• **Your assignment**: From the listing below, give again exactly the lines from the line with "Красивая песня,в ней кр" to the line with "バサダー）に就任しました！", ends included, without any pictures.

• **The input**:

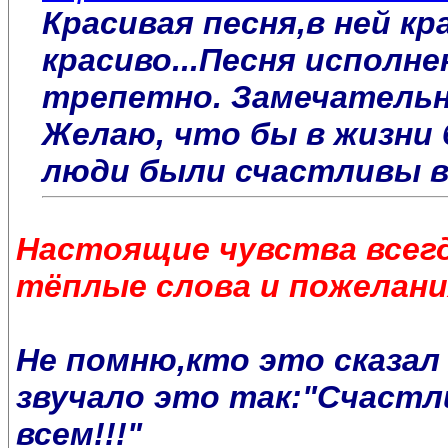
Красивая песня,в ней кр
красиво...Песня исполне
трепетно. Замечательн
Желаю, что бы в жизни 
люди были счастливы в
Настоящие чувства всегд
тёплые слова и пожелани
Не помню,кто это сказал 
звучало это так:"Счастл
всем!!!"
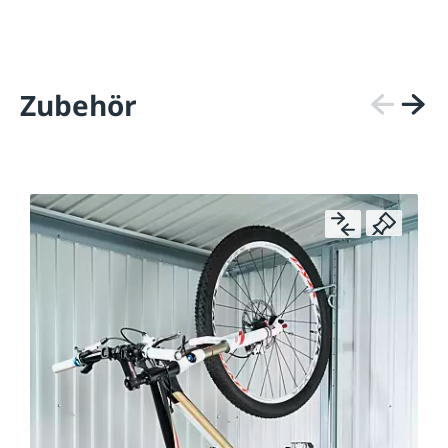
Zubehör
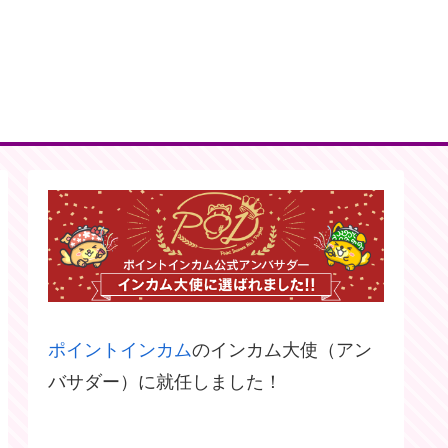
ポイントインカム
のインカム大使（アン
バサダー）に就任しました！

* * *

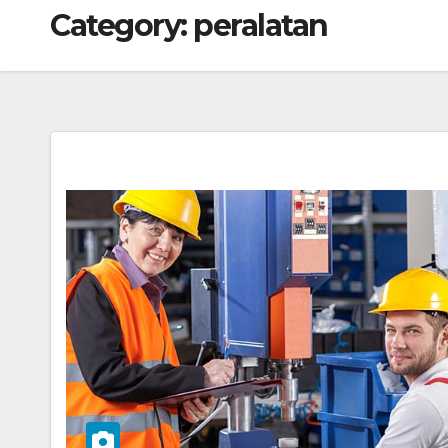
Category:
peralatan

• **Expected answer**:
Красивая песня,в ней кр
красиво...Песня исполне
трепетно. Замечательн
Желаю, что бы в жизни 
люди были счастливы в
Настоящие чувства всегд
тёплые слова и пожелани
Не помню,кто это сказал 
звучало это так:"Счастл
всем!!!"
Zubehör
ポイントインカム
のインカム大使（アン
バサダー）に就任しました！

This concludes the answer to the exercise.